Adapting to change is never easy for an established medium; and there are financial risks associated with investing in new technologies, some of which won’t pan out. “Are the business models ready?” Savoie cited as a common question. “Will there be a tangible ROI?”

But consensus estimates are that more than 75 percent of households will have some type of smart speaker in their home by 2020, he said. “That sounds like an opportunity that audio content providers including radio broadcasters need to fully explore.”

For his part, Sinon said the risk to broadcasters is one-sided. “I have not heard any arguments claiming there are dangers into getting into the smart speaker space. I’d be very curious to hear what the nay-sayers have to say,” he said. “I will say this, though: We don’t have a choice.”

Meyers echoed the point. “I would argue that the danger is in not pursuing the smart speaker market. It’s still early days, especially with exploring revenue models, but I believe our brands should be well represented not only with live streams, but more fully within the conversational context of what makes these smart speaker platforms so attractive.”
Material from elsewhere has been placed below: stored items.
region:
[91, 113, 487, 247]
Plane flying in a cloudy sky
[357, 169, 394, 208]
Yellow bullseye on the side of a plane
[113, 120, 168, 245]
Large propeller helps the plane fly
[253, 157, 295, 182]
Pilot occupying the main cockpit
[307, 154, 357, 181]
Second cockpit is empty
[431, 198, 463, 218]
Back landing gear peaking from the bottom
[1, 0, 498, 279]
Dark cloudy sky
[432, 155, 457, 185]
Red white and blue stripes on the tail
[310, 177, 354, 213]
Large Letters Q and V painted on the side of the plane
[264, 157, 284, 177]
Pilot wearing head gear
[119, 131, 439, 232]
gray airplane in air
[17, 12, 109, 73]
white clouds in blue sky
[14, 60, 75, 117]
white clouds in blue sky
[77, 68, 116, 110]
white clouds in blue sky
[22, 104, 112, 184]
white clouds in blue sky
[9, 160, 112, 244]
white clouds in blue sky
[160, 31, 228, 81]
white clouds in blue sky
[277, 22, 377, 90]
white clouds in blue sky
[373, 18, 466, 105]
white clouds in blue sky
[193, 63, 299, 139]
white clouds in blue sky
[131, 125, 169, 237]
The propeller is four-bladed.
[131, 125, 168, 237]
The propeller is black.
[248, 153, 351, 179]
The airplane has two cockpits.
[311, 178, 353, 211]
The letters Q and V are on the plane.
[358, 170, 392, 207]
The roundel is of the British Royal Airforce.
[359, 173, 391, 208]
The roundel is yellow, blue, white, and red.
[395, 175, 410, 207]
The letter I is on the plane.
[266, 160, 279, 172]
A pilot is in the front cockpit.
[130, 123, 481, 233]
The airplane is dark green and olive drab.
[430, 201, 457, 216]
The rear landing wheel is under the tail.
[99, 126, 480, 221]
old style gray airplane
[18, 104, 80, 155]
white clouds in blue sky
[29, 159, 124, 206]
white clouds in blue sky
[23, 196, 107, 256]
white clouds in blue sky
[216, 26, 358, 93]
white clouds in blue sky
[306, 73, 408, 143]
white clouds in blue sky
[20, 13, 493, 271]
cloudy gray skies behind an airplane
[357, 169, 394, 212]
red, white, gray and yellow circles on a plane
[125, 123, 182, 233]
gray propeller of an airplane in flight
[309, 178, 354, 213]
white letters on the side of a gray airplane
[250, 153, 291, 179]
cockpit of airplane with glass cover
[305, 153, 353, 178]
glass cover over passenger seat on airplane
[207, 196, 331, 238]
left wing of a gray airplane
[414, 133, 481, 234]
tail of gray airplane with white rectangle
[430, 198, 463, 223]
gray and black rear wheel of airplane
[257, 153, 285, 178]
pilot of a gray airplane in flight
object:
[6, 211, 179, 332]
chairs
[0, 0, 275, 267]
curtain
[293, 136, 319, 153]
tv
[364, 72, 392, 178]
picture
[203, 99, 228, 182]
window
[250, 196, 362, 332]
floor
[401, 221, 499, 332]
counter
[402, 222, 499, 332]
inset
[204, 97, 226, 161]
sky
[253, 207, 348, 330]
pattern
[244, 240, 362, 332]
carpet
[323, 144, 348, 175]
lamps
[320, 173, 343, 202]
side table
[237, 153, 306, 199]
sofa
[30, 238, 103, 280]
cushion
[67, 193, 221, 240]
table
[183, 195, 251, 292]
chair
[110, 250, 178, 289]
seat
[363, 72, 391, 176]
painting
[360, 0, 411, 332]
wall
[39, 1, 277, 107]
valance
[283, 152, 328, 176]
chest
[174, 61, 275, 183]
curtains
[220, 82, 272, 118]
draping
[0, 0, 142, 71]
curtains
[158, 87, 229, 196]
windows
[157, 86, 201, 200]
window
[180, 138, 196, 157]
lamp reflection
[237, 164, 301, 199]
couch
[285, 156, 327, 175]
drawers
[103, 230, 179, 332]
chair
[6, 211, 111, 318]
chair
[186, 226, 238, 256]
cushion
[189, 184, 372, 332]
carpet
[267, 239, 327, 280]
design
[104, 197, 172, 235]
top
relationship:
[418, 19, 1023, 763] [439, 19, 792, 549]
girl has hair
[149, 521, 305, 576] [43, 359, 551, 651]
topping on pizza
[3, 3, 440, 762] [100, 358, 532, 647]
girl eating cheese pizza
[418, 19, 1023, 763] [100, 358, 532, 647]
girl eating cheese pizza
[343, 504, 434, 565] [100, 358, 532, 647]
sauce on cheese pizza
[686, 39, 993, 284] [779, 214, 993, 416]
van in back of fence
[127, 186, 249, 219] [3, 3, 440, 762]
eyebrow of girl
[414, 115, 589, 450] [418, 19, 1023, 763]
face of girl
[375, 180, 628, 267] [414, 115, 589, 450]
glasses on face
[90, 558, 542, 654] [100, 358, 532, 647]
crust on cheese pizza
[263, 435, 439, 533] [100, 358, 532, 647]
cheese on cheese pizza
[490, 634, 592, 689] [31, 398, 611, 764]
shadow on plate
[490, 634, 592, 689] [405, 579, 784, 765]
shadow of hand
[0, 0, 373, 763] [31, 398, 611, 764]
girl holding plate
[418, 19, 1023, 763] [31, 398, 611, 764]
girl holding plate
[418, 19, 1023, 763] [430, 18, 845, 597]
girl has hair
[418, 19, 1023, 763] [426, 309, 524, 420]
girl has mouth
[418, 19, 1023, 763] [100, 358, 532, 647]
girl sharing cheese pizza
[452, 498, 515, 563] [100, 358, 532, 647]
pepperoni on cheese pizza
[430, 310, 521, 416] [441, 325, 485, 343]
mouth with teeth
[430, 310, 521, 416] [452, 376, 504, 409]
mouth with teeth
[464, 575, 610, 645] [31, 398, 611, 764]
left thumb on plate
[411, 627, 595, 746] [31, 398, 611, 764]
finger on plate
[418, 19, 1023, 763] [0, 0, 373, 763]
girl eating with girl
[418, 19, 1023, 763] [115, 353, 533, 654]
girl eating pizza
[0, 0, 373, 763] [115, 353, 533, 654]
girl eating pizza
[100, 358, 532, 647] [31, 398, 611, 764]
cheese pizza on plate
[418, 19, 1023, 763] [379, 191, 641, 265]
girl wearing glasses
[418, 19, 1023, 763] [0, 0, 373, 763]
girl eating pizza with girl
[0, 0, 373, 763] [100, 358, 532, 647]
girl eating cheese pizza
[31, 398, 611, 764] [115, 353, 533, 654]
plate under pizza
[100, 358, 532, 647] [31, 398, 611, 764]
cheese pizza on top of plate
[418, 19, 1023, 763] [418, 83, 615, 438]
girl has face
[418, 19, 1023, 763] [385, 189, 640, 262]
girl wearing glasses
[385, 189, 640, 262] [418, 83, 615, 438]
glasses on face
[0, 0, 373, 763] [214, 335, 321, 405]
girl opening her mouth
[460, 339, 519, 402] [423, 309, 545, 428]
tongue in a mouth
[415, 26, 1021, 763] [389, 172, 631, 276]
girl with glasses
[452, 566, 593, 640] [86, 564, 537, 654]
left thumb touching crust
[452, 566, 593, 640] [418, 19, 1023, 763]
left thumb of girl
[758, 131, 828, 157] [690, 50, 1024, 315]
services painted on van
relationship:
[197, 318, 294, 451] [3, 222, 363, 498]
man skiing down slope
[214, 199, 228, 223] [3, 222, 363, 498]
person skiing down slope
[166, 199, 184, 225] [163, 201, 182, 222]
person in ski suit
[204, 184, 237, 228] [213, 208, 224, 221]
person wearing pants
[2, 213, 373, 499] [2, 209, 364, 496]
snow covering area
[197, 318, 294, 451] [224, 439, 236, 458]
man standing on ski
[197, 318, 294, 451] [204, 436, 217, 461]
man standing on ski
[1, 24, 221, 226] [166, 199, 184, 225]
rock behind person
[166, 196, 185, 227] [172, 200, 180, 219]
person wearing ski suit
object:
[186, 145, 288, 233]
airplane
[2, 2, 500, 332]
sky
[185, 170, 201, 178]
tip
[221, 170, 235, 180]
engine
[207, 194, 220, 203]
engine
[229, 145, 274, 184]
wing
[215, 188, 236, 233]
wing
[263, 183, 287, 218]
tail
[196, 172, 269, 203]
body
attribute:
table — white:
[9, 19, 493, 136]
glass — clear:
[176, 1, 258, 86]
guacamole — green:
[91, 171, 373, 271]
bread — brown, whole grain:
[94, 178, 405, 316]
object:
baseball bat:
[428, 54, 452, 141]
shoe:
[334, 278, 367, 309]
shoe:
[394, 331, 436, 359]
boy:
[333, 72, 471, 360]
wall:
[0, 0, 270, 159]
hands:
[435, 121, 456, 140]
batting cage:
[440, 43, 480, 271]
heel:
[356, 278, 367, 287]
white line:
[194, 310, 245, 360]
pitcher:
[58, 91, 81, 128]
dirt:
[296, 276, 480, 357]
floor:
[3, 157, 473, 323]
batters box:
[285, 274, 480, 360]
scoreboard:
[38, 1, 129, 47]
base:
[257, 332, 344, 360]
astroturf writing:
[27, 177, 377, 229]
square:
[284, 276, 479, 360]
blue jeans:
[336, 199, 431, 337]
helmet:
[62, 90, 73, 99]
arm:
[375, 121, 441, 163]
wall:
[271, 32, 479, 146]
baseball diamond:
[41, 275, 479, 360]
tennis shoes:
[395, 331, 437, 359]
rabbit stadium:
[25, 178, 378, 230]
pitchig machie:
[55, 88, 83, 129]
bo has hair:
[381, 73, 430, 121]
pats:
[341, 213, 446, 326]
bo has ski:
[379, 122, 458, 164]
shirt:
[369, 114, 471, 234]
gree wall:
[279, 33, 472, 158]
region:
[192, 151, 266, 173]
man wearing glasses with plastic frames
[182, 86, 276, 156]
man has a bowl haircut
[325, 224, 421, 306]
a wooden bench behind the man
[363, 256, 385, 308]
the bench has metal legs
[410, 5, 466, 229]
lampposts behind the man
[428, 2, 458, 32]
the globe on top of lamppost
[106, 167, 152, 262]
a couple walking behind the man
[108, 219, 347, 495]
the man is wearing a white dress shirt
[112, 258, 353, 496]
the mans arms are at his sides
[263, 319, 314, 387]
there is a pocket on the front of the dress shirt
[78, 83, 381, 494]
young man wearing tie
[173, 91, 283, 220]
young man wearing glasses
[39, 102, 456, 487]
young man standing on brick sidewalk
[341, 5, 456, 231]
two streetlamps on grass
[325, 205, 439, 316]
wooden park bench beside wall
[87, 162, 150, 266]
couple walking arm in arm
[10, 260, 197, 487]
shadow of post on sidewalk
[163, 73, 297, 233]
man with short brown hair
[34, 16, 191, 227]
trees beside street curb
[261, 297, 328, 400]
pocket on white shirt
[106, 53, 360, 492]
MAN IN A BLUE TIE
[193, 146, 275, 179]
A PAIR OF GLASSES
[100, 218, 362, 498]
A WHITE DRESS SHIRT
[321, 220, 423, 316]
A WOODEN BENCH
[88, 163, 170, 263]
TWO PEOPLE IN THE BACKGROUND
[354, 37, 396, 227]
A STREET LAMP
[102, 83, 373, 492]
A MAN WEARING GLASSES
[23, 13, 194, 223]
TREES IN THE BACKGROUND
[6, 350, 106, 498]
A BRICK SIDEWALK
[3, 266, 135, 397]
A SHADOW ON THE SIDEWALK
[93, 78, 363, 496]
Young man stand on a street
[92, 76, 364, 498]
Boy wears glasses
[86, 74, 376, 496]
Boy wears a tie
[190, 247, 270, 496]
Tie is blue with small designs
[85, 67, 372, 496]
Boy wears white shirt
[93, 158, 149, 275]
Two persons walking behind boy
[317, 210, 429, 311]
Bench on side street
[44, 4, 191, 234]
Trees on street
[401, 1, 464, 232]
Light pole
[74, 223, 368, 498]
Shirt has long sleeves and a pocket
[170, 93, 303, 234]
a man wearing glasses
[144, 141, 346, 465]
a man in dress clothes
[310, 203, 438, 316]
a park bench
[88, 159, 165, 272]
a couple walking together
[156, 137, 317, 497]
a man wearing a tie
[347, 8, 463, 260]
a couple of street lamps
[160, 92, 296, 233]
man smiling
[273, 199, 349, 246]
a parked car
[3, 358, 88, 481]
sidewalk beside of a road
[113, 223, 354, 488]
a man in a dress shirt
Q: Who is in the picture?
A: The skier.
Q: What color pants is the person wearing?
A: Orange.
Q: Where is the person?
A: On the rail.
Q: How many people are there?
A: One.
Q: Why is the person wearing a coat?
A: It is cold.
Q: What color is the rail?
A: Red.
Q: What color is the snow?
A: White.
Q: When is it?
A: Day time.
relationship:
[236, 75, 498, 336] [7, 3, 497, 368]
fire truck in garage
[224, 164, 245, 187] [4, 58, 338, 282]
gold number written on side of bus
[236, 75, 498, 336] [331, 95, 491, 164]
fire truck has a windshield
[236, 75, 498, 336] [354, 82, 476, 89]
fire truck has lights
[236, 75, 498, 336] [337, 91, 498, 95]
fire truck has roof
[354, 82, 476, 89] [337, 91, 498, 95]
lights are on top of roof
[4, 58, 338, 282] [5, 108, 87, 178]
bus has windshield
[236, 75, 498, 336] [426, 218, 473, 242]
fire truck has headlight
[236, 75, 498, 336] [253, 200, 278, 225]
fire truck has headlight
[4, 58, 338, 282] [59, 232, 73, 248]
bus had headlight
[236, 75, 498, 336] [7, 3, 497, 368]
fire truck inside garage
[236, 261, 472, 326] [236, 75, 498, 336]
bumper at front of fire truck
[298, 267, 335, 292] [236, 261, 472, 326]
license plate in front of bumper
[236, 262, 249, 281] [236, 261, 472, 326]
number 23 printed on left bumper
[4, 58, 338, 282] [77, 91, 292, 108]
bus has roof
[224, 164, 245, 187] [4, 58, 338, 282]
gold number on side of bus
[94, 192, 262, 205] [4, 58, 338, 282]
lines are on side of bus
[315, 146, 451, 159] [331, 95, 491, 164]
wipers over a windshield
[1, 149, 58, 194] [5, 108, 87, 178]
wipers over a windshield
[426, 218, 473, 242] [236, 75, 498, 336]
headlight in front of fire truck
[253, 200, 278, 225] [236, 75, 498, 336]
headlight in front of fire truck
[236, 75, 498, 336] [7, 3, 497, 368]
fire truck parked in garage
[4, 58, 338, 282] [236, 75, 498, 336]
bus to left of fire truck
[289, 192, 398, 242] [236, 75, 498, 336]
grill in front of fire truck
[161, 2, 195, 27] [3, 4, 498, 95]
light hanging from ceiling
Beasley Media Group and Hubbard Radio are among companies walking the talk.

“As of last fall, Beasley’s brands are now fully represented on the Amazon Alexa service,” said Meyers. “Today we offer live streaming and a special selection of on-demand content for each brand. This year our focus is on adding personalization and cross-platform synchronization to our web, mobile app, smart speaker and smart dashboard offerings.”

Sinon said, “Hubbard has produced our own skills for Alexa. The skills are very basic right now, simply starting and stopping the stream. However we are working on many enhancements including bringing in our podcasts, ability to access or music data Ñ ‘Alexa, ask KS95 what song this is’ Ñ user authentication and tie-ins to our listening rewards platform.”

Are these broadcasters making money by investing in these forms of media?

“Sure, we absolutely are,” said Sinon. “Our streaming players and mobile apps have opened up opportunities for advertisers to participate and offer prizes in our rewards platform. The right campaign can generate tremendous results for our clients.”

At Beasley, said Meyers, “We have seen traction with large national brands who are interested in being ‘first in’ on new technology initiatives and sponsorships. The revenue model is still evolving, however, and we believe there is room for new opportunity growth.”

A big picture view is provided by NAB’s Brian Savoie. “It’s really early days in the area of monetization. These are rapidly evolving and scaling platforms where content producers are still trying to figure out what their audiences want.”

Nevertheless, “Groups who have been working in this area for some time have seen exponential growth in listening via the smart speaker,” Savoie said. “That’s exciting: Strong listenership is a foundation to build around.”